## Task instructions:
**A.** In the article on broadcasters moving archive content from LTO to private clouds, what old content did one UK broadcaster report as proving incredibly popular with new younger audiences?
**B.** Pick up the article on moving broadcast archives from LTO to private clouds right after its final sentence and keep writing in the same style.

Three reasons media organisations are moving content from LTO to private clouds

3 Reasons to migrate from LTO to Object Storage

We wanted to share a recent trend we are witnessing of broadcasters, across the globe, pushing more of their archive content onto local or private cloud platforms. There seems to be three main reasons for doing so:

  • 1. Need to access all their archive to re-purpose legacy content for new audiences

    Traditional broadcasters are sat on a pre-recorded, ready to air (almost) gold mine of content. Netflix and co have to start from scratch when it comes to content creation whereas traditional broadcasters across the globe have the advantage of sitting on untapped revenue streams that, until today, have been difficult to monetise. One UK broadcaster recently shared insights with us that old UK soap operas, available from the first episode, on demand, are proving incredibly popular with new younger audiences. Now is the time to treat that archive with the respect it deserves. Making it available to your creative teams will create revenue whilst also bringing operational efficiencies to the organisation.

  • 2. Super fast access to the entire catalogue

    Full 10GigE+ access to all content on your own network. No, not just low resolution proxies, but all the assets in the archive. Getting that content back from offline media platforms tends to inhibit the creative process and leads to new content streams not being realised. Pop it all in the public cloud? Sure but then best sell a family member or two if you want to realise the value of those assets through frequent access. Egress charges and thin pipes kill the public cloud model in this scenario despite what your friendly public cloud loving systems integrator is telling you. As one attendee of WIG recently put it:

    “We would kill the cloud with our egress needs and the cloud would subsequently bankrupt us with the cost of doing so.” – Wise words my friend.

## Entries supplied:
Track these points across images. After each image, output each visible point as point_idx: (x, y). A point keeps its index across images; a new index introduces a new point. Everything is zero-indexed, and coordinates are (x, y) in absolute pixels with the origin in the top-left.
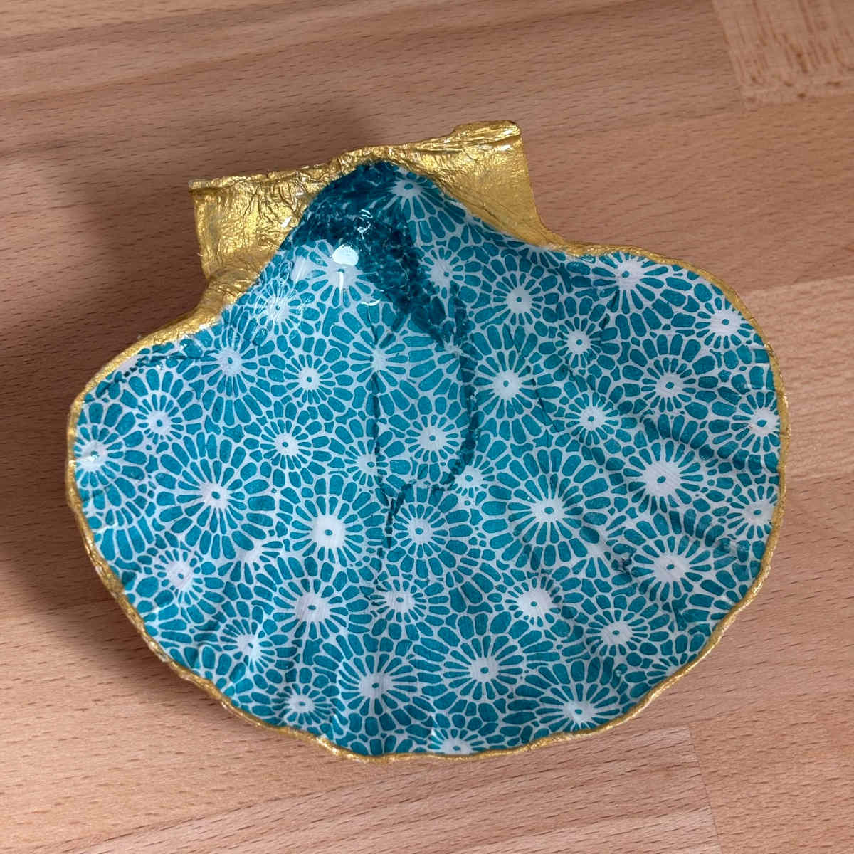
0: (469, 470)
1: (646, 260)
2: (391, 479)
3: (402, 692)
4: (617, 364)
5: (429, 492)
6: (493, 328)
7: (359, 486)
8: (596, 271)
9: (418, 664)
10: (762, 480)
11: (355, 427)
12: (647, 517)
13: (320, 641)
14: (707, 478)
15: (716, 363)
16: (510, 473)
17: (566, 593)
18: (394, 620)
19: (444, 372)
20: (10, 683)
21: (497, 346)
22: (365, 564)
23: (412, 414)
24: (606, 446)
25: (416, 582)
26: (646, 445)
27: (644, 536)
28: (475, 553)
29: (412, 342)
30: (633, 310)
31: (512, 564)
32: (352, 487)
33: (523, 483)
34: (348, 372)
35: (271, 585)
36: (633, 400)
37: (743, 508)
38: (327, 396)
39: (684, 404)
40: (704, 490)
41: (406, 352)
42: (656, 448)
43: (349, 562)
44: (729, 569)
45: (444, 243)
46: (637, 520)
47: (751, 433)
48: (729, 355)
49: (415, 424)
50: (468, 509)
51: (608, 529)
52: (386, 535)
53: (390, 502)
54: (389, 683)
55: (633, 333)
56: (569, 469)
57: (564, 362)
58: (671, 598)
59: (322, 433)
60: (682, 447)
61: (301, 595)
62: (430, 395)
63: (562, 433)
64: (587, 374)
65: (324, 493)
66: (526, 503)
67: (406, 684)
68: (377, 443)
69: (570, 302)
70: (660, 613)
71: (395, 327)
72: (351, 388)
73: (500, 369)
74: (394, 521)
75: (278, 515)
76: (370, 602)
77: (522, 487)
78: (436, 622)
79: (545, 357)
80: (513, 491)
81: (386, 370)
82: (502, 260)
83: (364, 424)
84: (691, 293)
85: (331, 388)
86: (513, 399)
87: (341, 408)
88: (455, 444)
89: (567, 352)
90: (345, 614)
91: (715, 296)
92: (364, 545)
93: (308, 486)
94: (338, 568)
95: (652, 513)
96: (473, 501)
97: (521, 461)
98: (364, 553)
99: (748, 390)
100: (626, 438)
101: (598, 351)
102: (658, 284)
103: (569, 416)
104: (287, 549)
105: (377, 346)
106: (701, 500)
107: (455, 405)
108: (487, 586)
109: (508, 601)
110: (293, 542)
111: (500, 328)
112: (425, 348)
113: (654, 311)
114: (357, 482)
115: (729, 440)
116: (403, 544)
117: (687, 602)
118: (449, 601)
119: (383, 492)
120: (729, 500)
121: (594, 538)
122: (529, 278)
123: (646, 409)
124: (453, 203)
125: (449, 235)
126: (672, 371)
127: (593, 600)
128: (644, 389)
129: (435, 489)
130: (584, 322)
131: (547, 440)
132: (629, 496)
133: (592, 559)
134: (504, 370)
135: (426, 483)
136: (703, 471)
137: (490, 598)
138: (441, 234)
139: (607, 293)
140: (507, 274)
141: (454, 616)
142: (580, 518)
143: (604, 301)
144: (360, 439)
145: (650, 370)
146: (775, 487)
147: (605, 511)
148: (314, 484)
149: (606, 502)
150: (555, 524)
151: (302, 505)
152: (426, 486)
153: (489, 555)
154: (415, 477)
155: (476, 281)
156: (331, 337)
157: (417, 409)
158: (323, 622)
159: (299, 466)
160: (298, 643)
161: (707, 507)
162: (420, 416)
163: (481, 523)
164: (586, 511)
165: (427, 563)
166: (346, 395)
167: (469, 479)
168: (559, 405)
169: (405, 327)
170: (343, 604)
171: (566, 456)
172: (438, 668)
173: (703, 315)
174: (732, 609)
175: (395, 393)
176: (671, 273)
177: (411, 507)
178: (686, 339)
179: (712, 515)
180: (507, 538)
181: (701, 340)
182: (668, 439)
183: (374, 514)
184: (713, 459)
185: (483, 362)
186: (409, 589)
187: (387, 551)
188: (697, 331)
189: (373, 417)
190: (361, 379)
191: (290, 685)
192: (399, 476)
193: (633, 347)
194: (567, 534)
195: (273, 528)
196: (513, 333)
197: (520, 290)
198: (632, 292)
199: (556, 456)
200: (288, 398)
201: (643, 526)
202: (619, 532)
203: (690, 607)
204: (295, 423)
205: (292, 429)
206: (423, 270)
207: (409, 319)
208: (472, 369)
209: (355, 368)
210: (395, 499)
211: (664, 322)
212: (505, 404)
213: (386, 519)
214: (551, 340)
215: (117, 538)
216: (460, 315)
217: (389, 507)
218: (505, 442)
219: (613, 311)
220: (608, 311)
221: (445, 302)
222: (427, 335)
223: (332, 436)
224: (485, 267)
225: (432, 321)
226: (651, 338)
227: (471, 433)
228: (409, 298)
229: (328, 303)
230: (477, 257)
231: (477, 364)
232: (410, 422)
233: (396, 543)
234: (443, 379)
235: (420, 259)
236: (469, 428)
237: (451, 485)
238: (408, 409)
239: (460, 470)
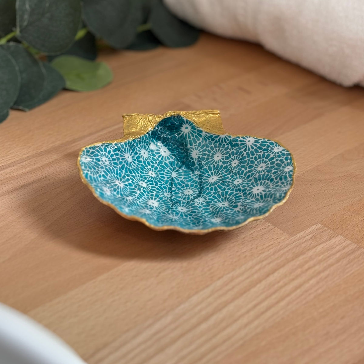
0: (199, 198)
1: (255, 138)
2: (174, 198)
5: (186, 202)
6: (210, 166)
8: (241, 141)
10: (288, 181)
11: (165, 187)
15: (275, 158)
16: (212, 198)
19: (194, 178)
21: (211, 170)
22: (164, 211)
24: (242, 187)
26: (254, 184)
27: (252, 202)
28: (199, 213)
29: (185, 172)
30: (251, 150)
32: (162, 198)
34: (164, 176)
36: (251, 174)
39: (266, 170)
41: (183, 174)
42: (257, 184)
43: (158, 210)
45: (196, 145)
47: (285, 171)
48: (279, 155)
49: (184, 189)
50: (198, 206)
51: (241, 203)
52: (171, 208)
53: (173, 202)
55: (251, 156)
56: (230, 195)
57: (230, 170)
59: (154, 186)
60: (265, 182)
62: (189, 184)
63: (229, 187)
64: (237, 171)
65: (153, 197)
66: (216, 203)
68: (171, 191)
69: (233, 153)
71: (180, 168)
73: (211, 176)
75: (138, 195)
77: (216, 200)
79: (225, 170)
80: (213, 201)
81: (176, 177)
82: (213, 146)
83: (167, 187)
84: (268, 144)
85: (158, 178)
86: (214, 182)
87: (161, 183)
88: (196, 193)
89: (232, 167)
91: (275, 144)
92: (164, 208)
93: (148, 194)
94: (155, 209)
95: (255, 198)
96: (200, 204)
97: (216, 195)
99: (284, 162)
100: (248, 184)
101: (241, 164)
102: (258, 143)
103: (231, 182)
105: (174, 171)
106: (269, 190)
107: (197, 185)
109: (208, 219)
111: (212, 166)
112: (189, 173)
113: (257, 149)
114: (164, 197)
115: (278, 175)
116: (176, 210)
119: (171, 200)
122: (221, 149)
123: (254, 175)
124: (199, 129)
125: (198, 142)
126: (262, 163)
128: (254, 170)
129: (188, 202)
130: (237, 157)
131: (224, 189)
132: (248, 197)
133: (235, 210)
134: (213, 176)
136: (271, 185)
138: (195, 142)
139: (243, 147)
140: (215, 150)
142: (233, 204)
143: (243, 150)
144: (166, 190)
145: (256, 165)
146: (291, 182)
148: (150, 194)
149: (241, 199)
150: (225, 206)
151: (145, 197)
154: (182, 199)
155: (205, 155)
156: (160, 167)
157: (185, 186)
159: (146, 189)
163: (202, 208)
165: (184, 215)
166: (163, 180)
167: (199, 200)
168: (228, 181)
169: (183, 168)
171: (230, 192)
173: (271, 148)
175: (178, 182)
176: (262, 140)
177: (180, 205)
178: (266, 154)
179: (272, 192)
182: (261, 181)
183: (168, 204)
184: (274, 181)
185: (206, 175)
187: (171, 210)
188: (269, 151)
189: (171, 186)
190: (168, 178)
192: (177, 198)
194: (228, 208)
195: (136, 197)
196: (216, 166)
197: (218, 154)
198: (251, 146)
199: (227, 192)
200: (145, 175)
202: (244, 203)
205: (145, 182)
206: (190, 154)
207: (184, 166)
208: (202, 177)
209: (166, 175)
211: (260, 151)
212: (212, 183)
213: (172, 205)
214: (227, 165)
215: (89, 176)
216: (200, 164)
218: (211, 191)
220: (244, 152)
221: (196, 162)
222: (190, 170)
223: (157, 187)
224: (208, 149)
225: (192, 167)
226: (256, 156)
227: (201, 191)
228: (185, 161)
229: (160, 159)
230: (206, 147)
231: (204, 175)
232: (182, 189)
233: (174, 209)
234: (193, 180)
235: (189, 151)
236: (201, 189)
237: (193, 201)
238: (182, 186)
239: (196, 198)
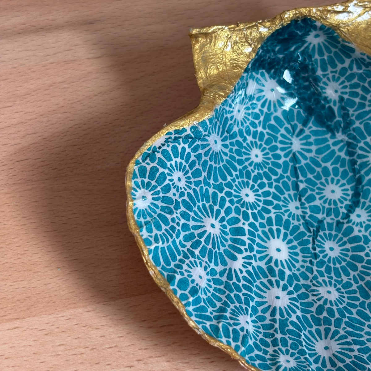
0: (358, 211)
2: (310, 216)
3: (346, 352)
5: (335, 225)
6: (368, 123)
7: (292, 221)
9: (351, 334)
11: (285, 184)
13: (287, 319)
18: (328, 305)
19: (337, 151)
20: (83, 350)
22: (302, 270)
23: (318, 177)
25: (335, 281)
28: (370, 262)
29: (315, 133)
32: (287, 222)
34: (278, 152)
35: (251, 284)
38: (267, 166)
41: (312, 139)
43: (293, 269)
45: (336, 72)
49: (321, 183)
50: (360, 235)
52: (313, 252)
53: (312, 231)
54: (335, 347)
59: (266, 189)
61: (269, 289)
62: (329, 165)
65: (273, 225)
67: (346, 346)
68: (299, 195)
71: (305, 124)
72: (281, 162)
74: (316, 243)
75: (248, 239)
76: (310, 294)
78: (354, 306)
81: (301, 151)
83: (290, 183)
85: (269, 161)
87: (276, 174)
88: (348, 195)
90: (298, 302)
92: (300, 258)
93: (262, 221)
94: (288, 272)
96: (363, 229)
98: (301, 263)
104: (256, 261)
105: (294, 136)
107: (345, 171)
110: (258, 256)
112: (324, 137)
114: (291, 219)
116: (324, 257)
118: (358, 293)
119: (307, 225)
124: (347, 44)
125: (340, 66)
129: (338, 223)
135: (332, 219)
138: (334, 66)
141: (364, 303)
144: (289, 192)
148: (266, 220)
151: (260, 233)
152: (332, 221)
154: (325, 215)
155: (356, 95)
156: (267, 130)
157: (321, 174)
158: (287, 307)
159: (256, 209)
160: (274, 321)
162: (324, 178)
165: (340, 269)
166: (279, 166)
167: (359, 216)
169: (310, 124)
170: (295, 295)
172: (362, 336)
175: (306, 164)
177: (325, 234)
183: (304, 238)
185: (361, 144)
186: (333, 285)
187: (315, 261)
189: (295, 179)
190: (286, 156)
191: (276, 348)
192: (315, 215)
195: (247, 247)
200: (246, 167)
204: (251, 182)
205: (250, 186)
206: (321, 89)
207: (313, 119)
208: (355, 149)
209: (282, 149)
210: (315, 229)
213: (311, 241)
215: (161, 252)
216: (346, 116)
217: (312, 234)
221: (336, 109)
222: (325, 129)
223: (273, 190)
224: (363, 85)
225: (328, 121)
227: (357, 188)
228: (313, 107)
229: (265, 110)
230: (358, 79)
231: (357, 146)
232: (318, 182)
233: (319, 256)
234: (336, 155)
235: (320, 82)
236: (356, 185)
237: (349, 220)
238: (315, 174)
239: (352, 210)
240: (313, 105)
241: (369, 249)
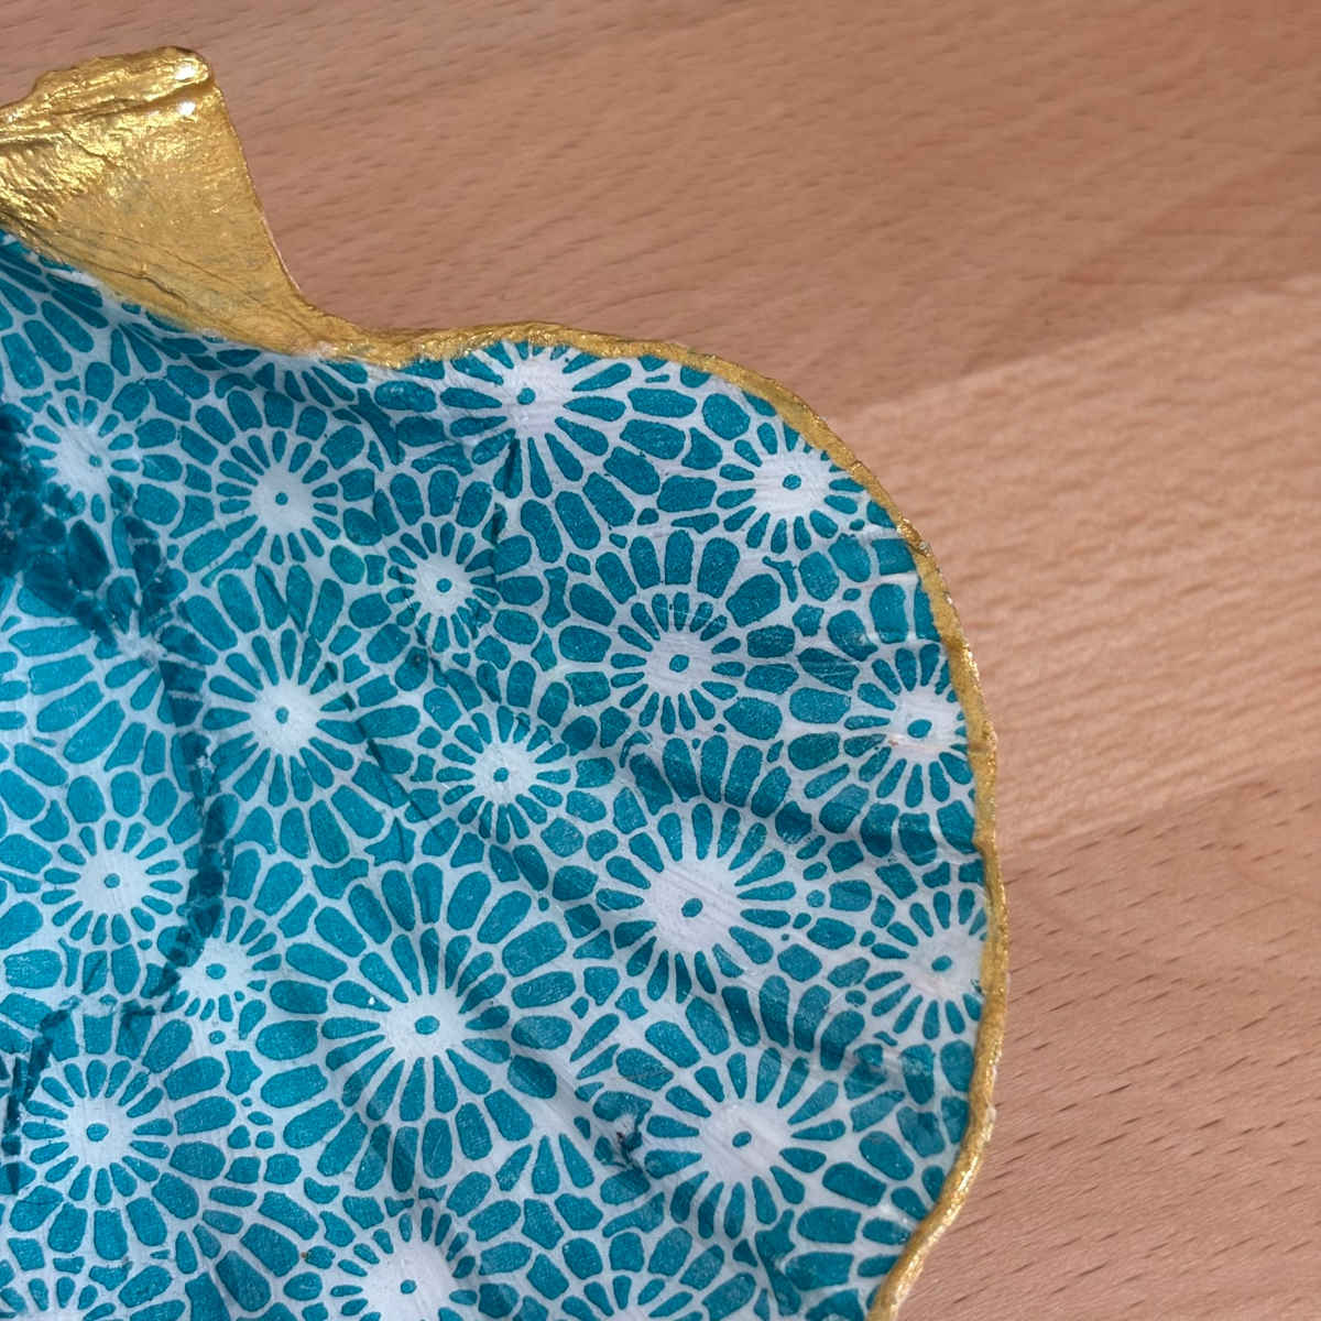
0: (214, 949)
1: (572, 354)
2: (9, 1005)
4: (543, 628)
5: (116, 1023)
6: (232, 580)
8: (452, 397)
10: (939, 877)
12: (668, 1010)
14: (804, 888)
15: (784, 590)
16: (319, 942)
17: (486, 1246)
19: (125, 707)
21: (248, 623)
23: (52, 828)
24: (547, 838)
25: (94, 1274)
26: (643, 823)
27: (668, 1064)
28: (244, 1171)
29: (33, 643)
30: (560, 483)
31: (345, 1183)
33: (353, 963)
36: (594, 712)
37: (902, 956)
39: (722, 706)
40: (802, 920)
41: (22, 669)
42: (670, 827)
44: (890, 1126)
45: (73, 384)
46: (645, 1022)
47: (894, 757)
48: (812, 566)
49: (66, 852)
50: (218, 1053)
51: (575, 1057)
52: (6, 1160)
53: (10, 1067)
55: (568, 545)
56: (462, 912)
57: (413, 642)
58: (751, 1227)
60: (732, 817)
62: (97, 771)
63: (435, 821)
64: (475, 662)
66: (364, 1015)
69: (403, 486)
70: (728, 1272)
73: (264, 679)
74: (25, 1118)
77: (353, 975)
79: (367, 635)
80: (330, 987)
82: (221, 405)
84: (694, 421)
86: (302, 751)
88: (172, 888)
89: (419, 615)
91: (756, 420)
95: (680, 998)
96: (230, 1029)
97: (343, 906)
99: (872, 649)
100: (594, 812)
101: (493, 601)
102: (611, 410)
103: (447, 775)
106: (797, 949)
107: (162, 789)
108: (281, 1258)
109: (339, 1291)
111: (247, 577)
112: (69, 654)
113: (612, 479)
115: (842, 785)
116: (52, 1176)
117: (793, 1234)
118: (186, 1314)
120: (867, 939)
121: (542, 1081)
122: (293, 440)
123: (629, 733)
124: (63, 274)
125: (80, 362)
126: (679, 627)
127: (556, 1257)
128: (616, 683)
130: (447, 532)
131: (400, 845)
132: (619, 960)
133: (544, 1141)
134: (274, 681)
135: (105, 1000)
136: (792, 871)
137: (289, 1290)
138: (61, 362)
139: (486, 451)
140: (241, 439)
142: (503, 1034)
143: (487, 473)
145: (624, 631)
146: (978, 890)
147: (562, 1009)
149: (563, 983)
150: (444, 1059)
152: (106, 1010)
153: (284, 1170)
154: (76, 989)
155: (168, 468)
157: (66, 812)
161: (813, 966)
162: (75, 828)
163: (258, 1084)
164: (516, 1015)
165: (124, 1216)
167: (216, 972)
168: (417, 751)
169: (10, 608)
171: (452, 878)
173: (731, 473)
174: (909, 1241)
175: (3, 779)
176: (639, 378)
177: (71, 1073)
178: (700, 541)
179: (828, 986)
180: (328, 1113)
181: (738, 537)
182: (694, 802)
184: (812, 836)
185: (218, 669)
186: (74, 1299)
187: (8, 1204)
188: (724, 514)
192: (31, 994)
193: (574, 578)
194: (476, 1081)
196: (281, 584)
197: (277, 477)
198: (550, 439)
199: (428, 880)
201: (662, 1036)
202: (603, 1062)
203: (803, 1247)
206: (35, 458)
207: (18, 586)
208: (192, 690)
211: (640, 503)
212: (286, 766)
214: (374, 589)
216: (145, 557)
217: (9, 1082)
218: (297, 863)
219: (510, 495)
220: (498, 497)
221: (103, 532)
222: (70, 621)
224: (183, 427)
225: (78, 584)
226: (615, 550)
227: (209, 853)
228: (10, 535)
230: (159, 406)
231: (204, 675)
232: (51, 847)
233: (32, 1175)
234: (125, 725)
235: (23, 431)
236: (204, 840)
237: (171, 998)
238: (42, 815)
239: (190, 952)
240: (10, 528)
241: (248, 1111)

## Results by task:
**A.** Old UK soap operas, available on demand from the first episode.

**B.**
  • 3. Wait for it…. Falling out of love with LTO?

    OK this bit might not suit some markets that love the old acetate but back in 2003 we came to market with a message, and at the time it seems not a clue, that object storage would kill LTO.

    “Disk YEAH, tape BOOOOO.” – Nick Pearce

    Almost 15 years on and 7 generations of LTO and millions of man hours of migrations later LTO is still around and of course has its place. It’s just that place is being questioned by organisations are realising that LTO is great for fire and forget (until the next migration) but for super quick access to all content its rather cumbersome, and, for tightly integrated business continuity workflows the same. Tape has its place but increasingly private clouds, Digital Content Governance and object storage are being used as more appropriate platforms to serve that on demand requirement.

Simply put if you need to regularly access archive content then it needs to live on disk.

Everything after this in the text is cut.